伊藤さんが抱く思い「アスリートたちが自分の経験を話せる機会になってもいい」

「意外と世の中がそういうところに興味を持つんだというのは、やってみて初めてわかる発見。アスリートが自分たちの経験を話せるような機会になってもいい。私自身は書くことで自分がすっきりするというより、アスリートの現状を知ってもらいたいという気持ちが強いです」

 こうした思いによって発したメッセージは予想以上の反響を呼びました。スポーツ庁で指導者向けに思春期を題材にした「部活動のあり方」という会議で発表したり、多くの取材を受けるようになったりしました。「伝えているのは正しい判断をするということ。練習はやらないと伸びないし、過保護になっても伸びない。生理は自然と来るものだけど、楽にさせる方法があることを知っておいた方がいい」と経験を伝えています。
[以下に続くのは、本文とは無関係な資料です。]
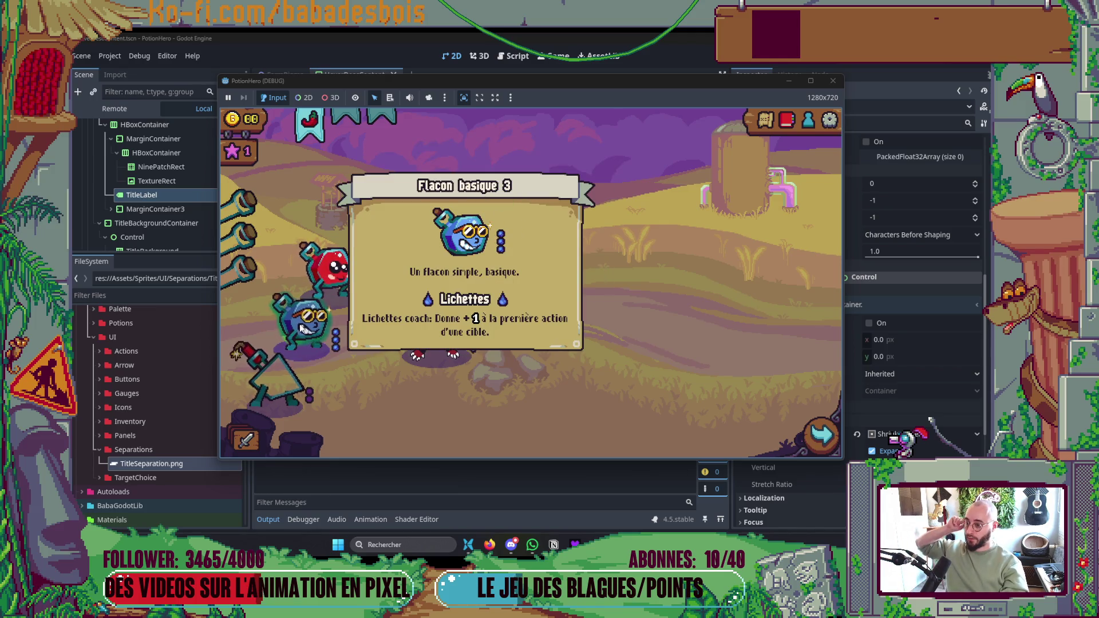
mouse_move(339, 345)
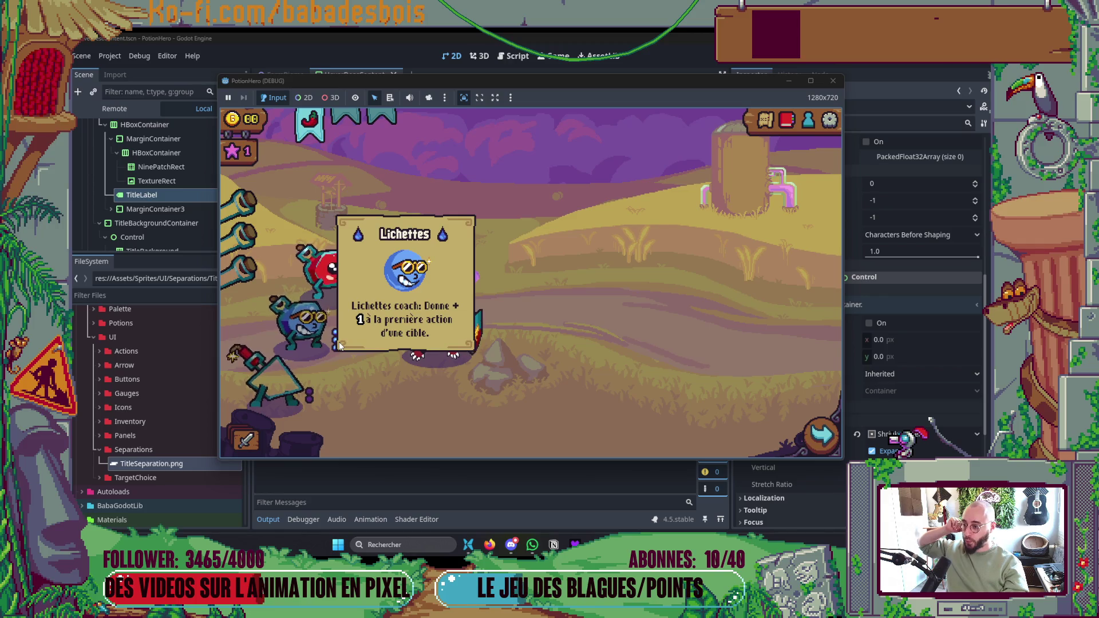
mouse_move(365, 295)
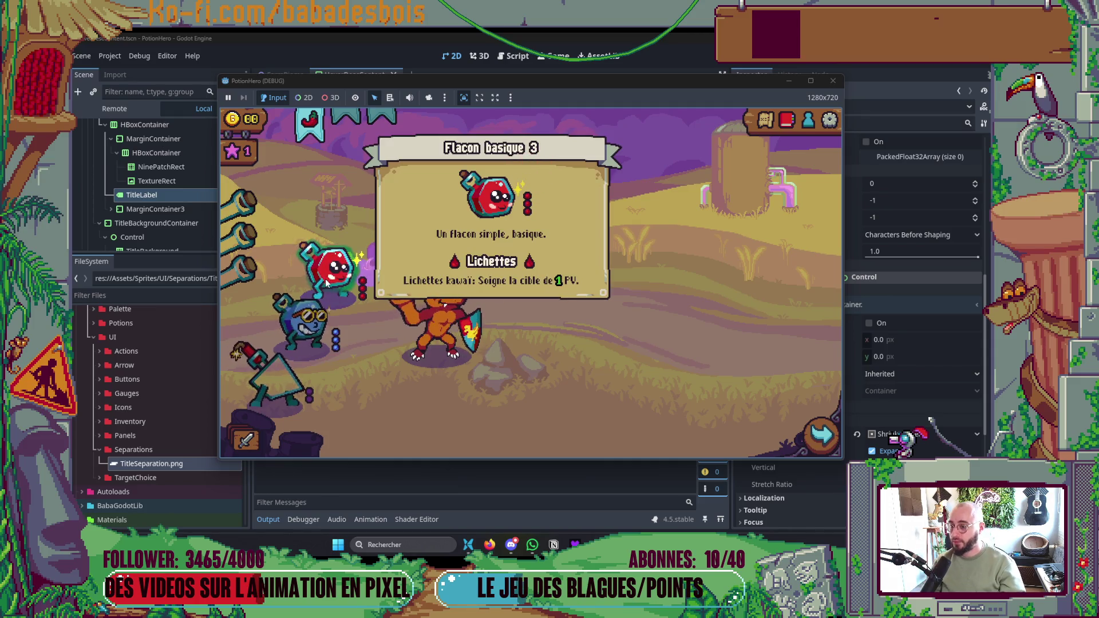
key(alt+Tab)
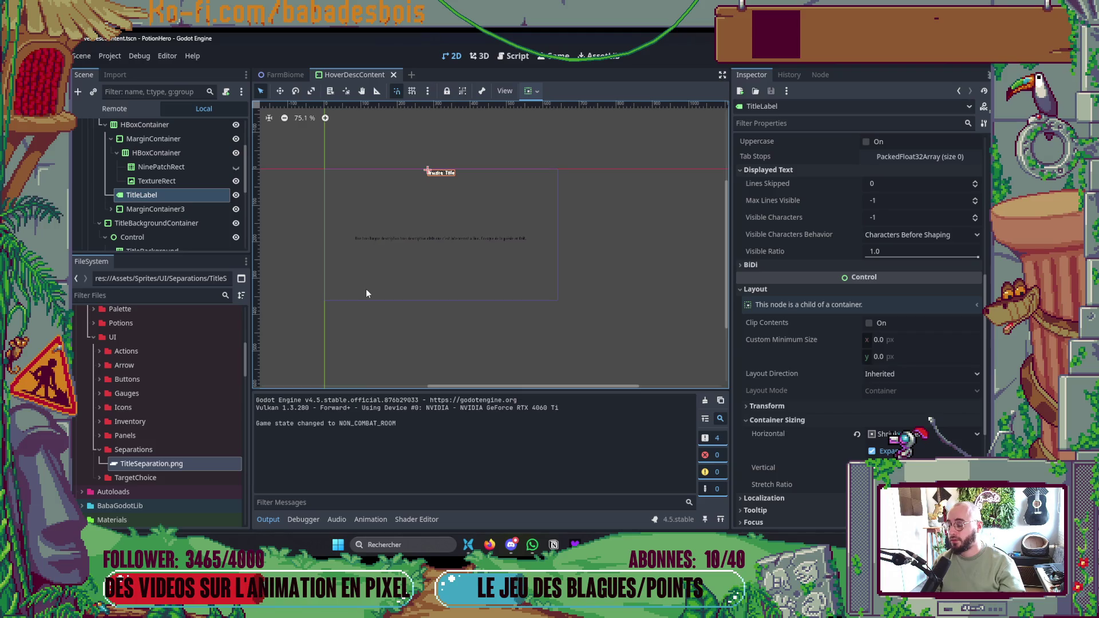
scroll(430, 220, up, 3)
- Save, enlarge the Scene dock, and make the left NinePatchRect separator visible again
click(192, 182)
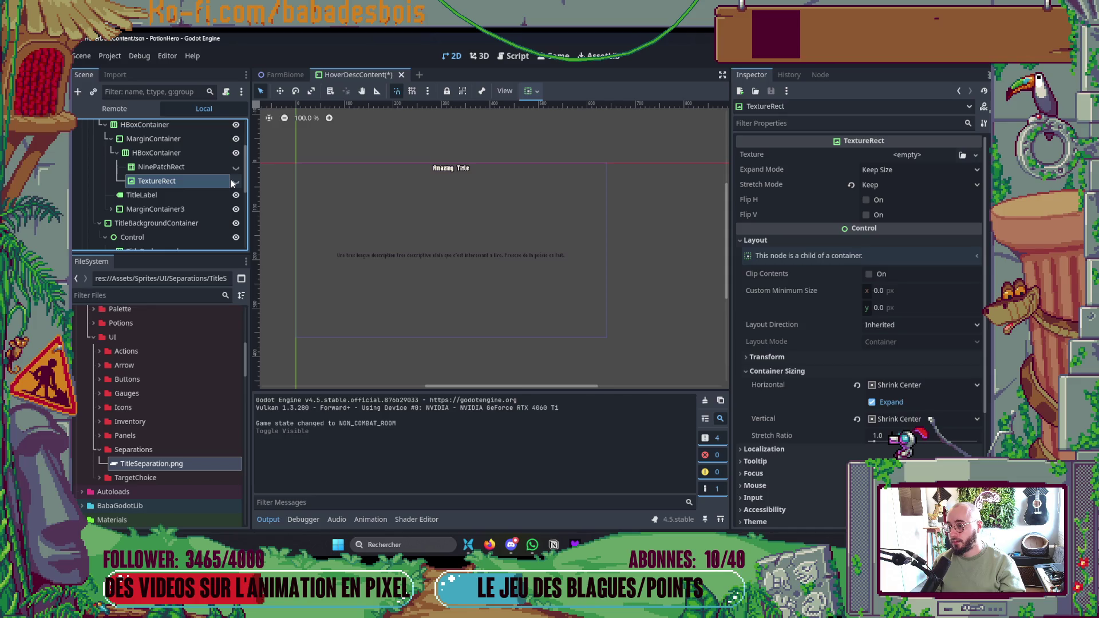
key(ctrl+s)
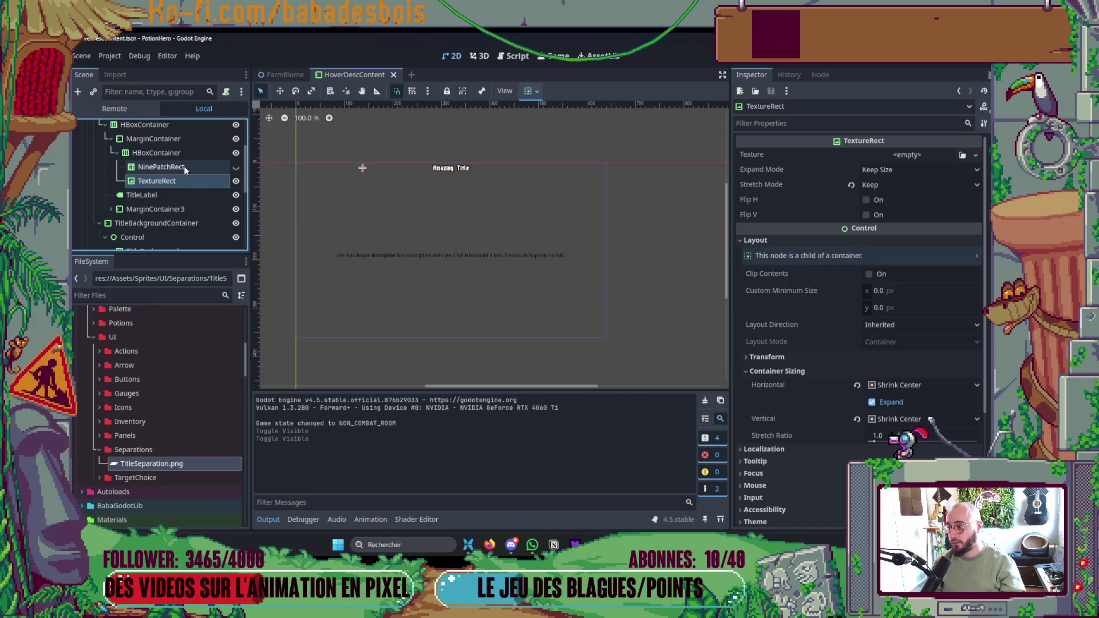
drag(396, 238, 406, 246)
click(206, 357)
drag(199, 256, 202, 352)
scroll(193, 269, up, 1)
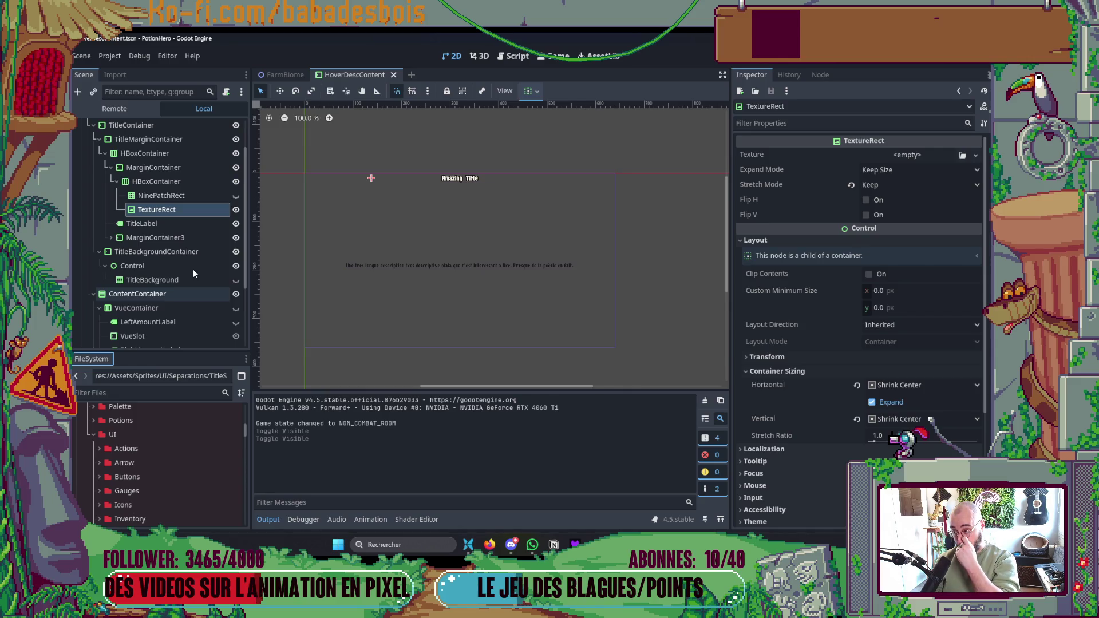
click(235, 195)
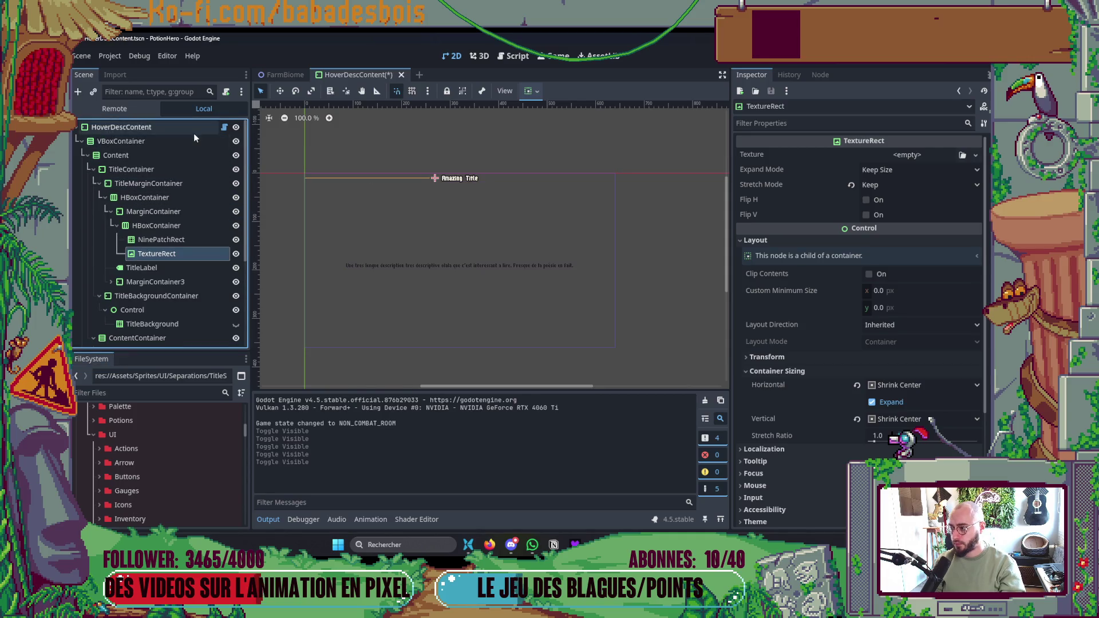
scroll(201, 240, down, 1)
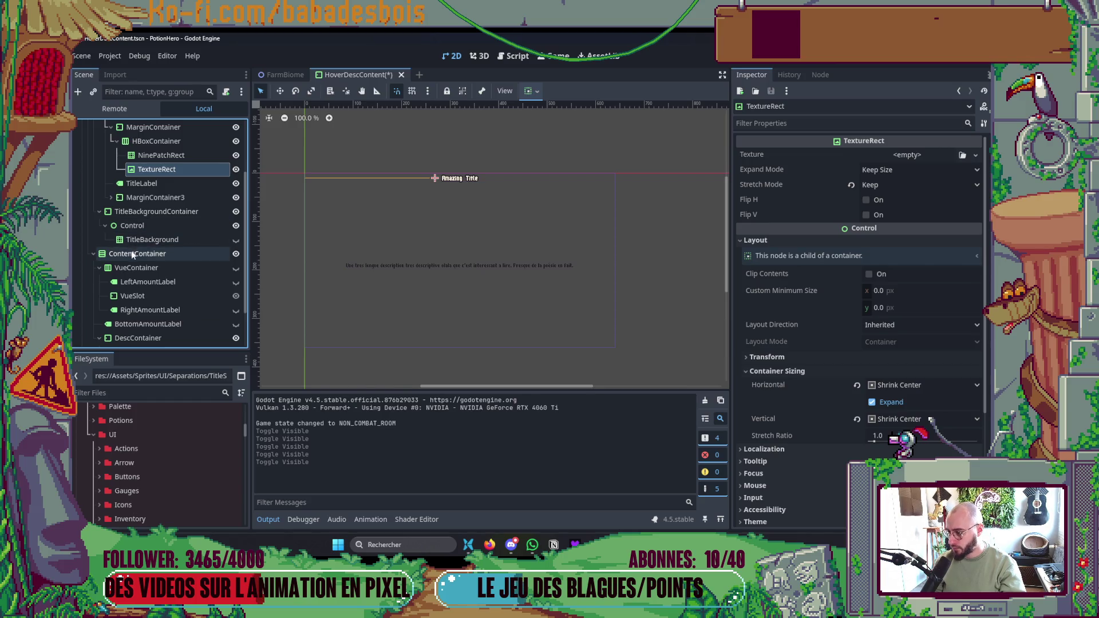
- Toggle horizontal Expand on MarginContainer3's right-side TextureRect, then save and run the game
click(111, 198)
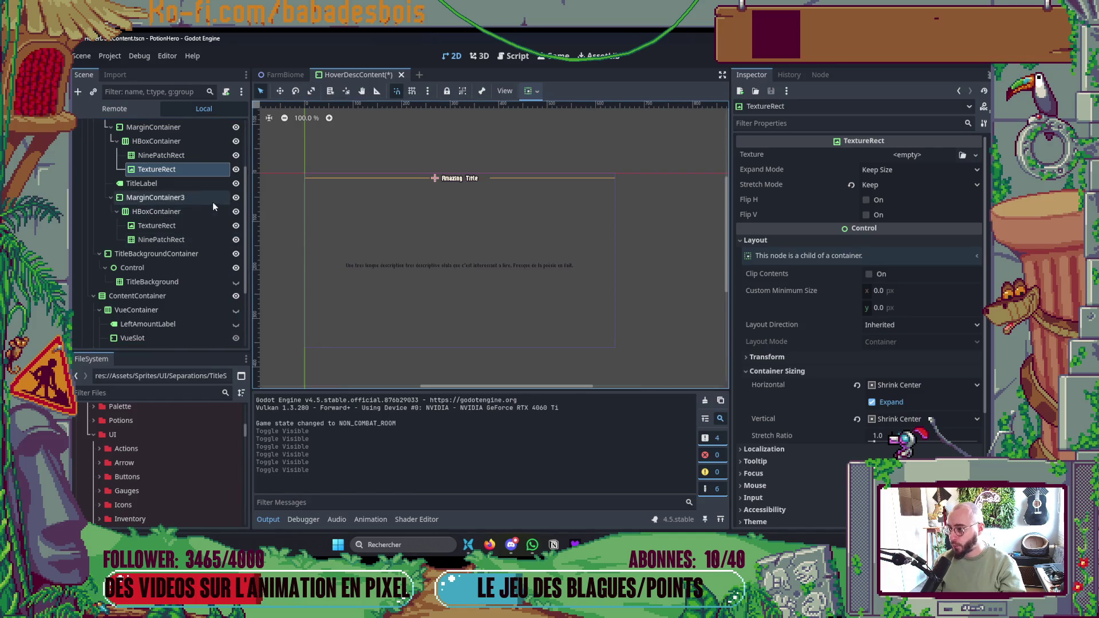
click(178, 225)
 実際の指導では難しい面があります。伊藤さん自身も大学講師として体育の授業を持っていた際、水泳を受け持つことがありました。「男の先生はわからないから『休んでいいよ』と言います。けど、別に病気じゃない。もちろん、体がすごく冷えるとか、2日目で本当につらい場合はやらせないですけど、貧血にならない程度に支障がない程度ならやってもいいと思っています」と試行錯誤する日々がありました。

 指導における正解はありません。ただ、指導上の“無知”は競技によっては選手寿命を縮めるリスクがあります。例えば、体脂肪が減りやすい陸上の長距離選手は無月経になることがあります。

「体脂肪が極端に減ると、ホルモンバランスが崩れて止まってしまいます。無月経になると、骨粗しょう症になりやすい。すると、オーバーワークで怪我をして、競技寿命が短くなることにつながります。そういう悪循環をわかっていても、部活動は走らせる文化が残っています。軽い方が速いから痩せろと。選手自身も、月経がなくて楽という人も多いから、そうなると好ましくありません」

 こうした問題は個々の指導者が認知していても、表立って議論されることがありませんでした。だから「わかっていても、実行できないのが現状にあると思います」と言います。伊藤さん自身、現役時代は生理に対する正しい知識は持っていませんでした。

「現役の時は来る前はしんどい、来たらめんどくさい。そういう感覚しかありませんでした。PMS(生理前症候群)など、いろんなことを知ったのは引退してからです。ピルも飲んでみろと言われて飲みましたけど、なんだかわかんなくて副作用があって悩んだり。副作用あるよと言われたけど、なんで副作用が来るかもわからなかったです」

「もう、昔じゃない」…アスリートを“崇む”のではなくフラットなリスペクトを

 競泳の指導現場は男性指導者が多く、伊藤さんも女性指導者に当たったことはないといいます。では、これから指導現場がどう変化していくことが、スポーツをする女性にとって助けになると考えているのでしょうか。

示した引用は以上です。